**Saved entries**
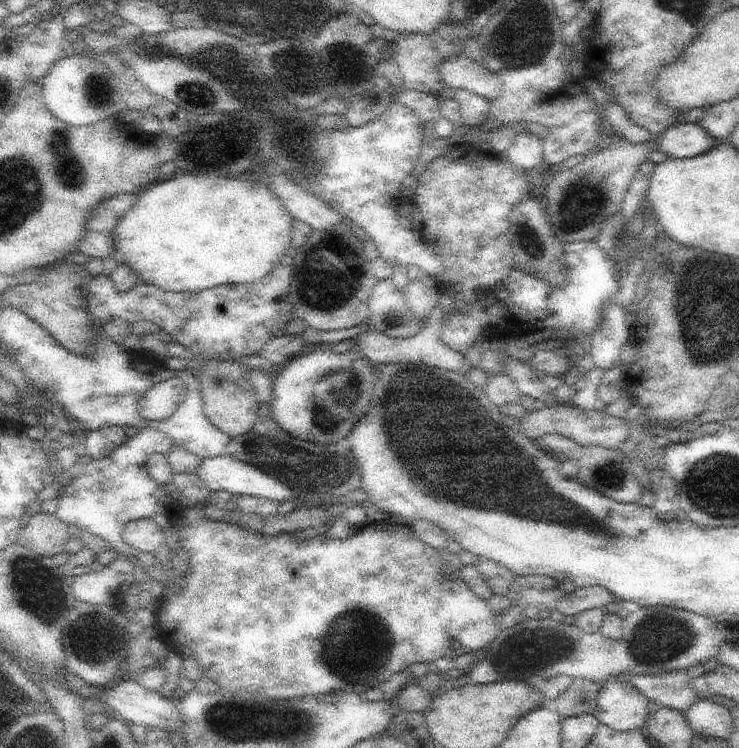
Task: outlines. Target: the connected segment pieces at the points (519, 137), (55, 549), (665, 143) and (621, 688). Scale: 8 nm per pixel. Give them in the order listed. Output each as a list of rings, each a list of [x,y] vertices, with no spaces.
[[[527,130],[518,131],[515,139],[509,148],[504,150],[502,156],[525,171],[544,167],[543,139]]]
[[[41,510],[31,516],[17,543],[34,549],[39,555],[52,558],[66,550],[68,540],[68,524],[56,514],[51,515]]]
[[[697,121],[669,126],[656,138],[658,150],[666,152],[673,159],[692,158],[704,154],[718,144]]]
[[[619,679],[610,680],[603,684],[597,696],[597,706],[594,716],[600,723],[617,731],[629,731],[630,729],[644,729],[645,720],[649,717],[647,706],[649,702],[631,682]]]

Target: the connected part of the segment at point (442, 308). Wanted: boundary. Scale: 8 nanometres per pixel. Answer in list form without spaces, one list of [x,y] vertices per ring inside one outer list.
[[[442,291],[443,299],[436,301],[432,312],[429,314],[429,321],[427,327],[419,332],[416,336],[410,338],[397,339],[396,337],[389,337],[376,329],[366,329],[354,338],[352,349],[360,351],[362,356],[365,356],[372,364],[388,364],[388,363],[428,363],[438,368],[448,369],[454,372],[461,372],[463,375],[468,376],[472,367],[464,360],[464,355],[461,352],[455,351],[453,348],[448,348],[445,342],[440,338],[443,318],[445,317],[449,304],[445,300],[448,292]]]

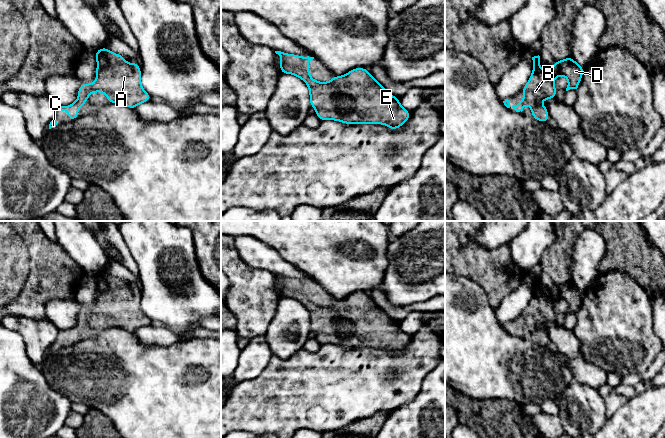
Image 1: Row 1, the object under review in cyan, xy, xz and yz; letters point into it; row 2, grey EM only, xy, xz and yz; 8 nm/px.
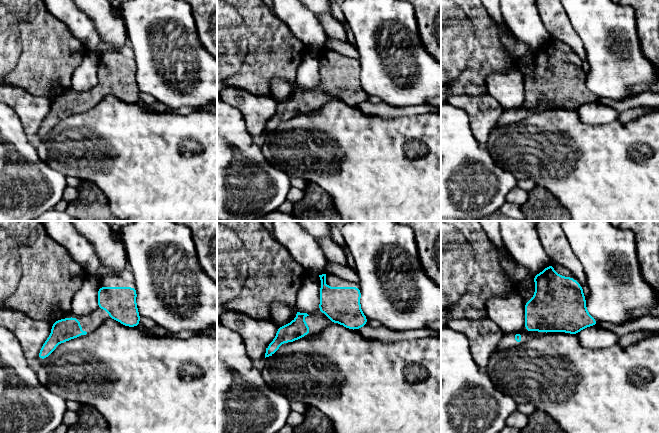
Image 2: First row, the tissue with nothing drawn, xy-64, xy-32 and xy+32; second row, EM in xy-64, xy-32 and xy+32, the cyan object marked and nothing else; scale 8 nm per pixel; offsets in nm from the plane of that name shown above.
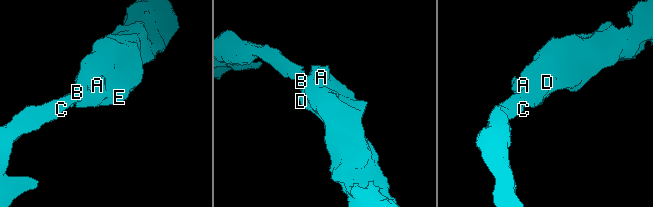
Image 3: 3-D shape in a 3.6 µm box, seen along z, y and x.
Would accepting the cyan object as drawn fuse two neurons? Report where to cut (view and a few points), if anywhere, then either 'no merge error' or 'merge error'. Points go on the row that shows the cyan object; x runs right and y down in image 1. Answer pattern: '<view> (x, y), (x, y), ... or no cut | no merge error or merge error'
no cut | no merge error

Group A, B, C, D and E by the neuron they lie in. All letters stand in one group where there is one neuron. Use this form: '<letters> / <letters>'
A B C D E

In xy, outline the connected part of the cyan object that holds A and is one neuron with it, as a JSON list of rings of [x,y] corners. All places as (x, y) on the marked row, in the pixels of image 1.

**WORK TASK**
Lines in the data above may contain the word "marked"; count them and give only the number.

**EXPECTED ANSWER**
2